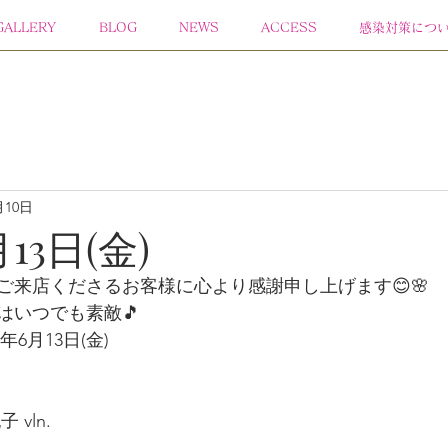
GALLERY
BLOG
NEWS
ACCESS
感染対策につ
月10日
月13日(金)
ご来店くださるお客様に心より感謝申し上げます😊🌸 
楽はいつでも素敵🎵
年6月13日(金)  
 
vln.  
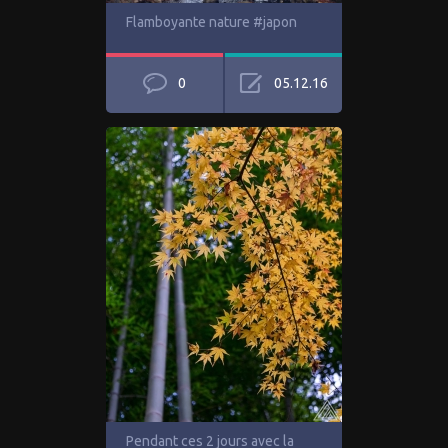
Flamboyante nature #japon
0
05.12.16
Pendant ces 2 jours avec la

WRITTEN TASK ::
Drop the pictures and copy the data exactly.

SOLUTION TO THIS TASK ::
GALLERY
BLOG
NEWS
ACCESS
感染対策につ
月10日
月13日(金)
ご来店くださるお客様に心より感謝申し上げます😊🌸 
楽はいつでも素敵🎵
年6月13日(金)  
 
vln.  
Flamboyante nature #japon
0
05.12.16
Pendant ces 2 jours avec la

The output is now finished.